Parliamentary sketch: Jacob Rees-Mogg, John Bercow, and a game of musical chairs

Written by Liam Kirkaldy on 25 May 2015 in Comment

Parliamentary sketch: Between arcane tradition and petty squabbles over seating, Westminster is back to doing what it does best

The re-election of the speaker was everything you would expect.

There was pomp, there was ceremony, there was Jacob Rees-Mogg

The MP for North East Somerset is an excellent Tory, given he meets the exact model of what you would expect. He is the sort of Tory a cartoonist would design, a Conservative Frankenstein’s monster, put together from all the best bits of other discarded ones. He even once took his nanny out canvassing.

And the re-election of the Speaker, John Bercow, brought out the best in him. If Westminster could talk, it would talk like Rees-Mogg.

Congratulating Bercow on his re-election, he said: “My right honourable friend the Member for Buckingham has a reputation as a moderniser – a word that I use with some caution. In spite of my prejudices, it is important that this House looks beyond its own confines to the country at large.”

It was a pretty funny speech, though it was unclear if he was deliberately joking in parts. In fact it says a lot about the discipline of the new intake of SNP MPs that no one laughed when he boasted that “the Speaker also has the most phenomenal knowledge of members”.

But if Rees-Mogg is the proto-Tory, a kind of Viceroy’s butler, Cameron is the opposite – a younger, slicker, much more confusing politician. 

Teasing Bercow, the PM said: “I noticed there was some confusion in the media about whether my party had won 330 or 331 seats in the General Election. It seems the media were unsure about whether you are a Conservative. I am sure you find this as baffling as I did.”

How they laughed. But there was a serious point. He continued: “Mr Speaker-Elect, I have said that this will be a one nation Government. I know we have our differences across the House, but I hope this will also be a one nation Parliament.”

It seemed unlikely the huge intake of new SNP MPs would agree.

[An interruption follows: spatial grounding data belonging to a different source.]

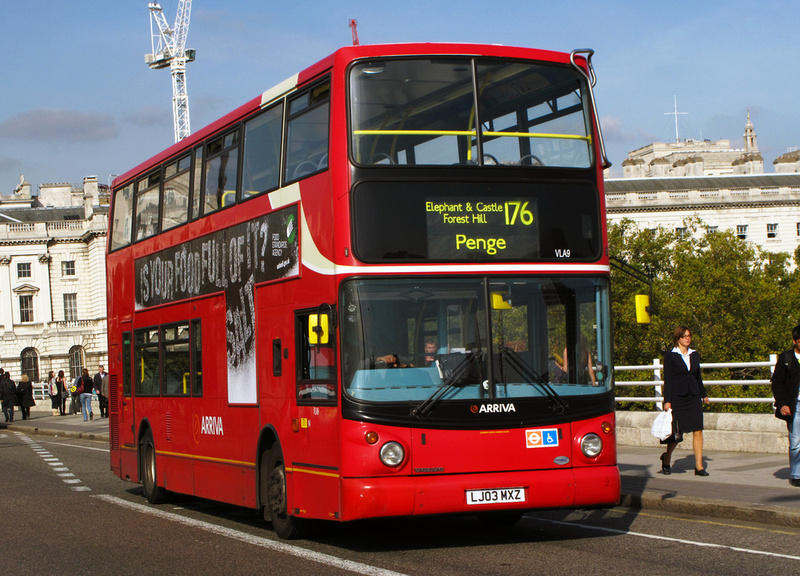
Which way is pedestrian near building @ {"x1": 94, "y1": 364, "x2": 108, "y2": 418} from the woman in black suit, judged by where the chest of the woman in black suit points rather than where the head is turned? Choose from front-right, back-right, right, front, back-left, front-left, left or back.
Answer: back

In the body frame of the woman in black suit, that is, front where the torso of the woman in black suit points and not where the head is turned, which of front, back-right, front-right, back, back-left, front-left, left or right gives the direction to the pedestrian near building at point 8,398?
back

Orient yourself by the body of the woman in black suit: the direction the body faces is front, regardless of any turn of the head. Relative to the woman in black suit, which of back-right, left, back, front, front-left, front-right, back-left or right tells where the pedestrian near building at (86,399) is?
back

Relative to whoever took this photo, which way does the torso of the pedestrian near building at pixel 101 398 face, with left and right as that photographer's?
facing the viewer and to the right of the viewer

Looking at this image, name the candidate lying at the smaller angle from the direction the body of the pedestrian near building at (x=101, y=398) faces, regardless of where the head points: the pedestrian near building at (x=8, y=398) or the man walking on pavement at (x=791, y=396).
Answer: the man walking on pavement

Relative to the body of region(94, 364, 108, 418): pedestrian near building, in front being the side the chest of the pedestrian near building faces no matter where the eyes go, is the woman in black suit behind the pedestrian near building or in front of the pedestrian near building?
in front

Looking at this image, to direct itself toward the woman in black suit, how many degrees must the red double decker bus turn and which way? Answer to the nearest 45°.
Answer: approximately 90° to its left

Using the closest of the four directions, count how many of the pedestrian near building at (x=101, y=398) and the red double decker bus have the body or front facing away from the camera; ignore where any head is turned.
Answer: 0
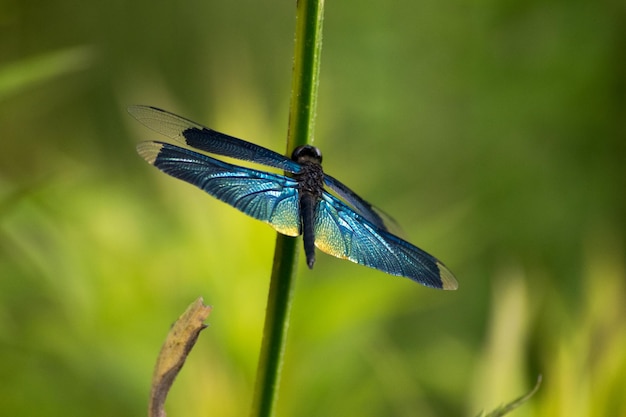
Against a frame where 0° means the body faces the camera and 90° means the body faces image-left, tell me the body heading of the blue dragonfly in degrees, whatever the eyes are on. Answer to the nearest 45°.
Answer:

The party has painted itself as a breath of fresh air, a chance to move Westminster away from its reputation for petty aggression. And so getting down to business, the SNP MPs promptly set about trying to steal an old man’s seat.

The whole thing – revolving around someone sitting in Labour MP Dennis Skinner’s space – escalated quickly. The SNP claimed it was entitled to the seat. Labour claimed the SNP were being provocative. 

Everyone else questioned how any of these people can have jobs at all, let alone become elected representatives.

But then maybe it’s normal. Maybe every meeting just descends into prolonged disputes over seating arrangements. Who knows, maybe Scotland would have become independent long ago if Angus MacNeil had just agreed to get out of Alex Salmond’s favourite chair.

The good news is that reconciliation talks began quickly.

Speaking to The Herald, Pete Wishart said: “We want to sit around the table with Labour to sort this out. They have simply refused to have a meeting with us. There is precedent here for us sitting on those benches.”

The two parties getting around a table might help, but it seems questionable if the solution lies in more sitting. It was sitting that got us here in the first place.

Wishart was then asked if the turf war was childish. Replying from inside a den made out of coats, he said: “Labour are taking our spaces. What are we supposed to do? Go sit at the back and shut up? No way.”

Labour, meanwhile, was unavailable for comment because the shadow cabinet was watching SpongeBob.

So while Labour and the SNP are bogged down in absurd arguments over seats, the Tories have set about righting the many wrongs in British society. At least Cameron’s party is focusing on the big picture.

First, the Tories aim to take on the vested power of the foxes; the chief architects of the global financial crisis. To do this, they will hunt them through the woods with a pack of dogs.

Next, in an attempt to fix the eurozone crisis, they will try to kill some badgers – an animal so nefarious it could be responsible for any number of social ills. They are mysterious animals – in fact we don’t even really know what colour they are.

Admittedly the last time it tried, the Government didn’t actually manage to kill them. Either the Tories are incompetent, or the badgers know something we don’t. Though if they had more sense they would go after the owls, and Labour’s give-away policy in its tracks.

The whole thing is enough to make you wonder whether Osborne has had a bad experience watching Animals of Farthing Wood.

So yes, the re-opening may have been absurd, but at least parliament is back to focusing on the things that matter.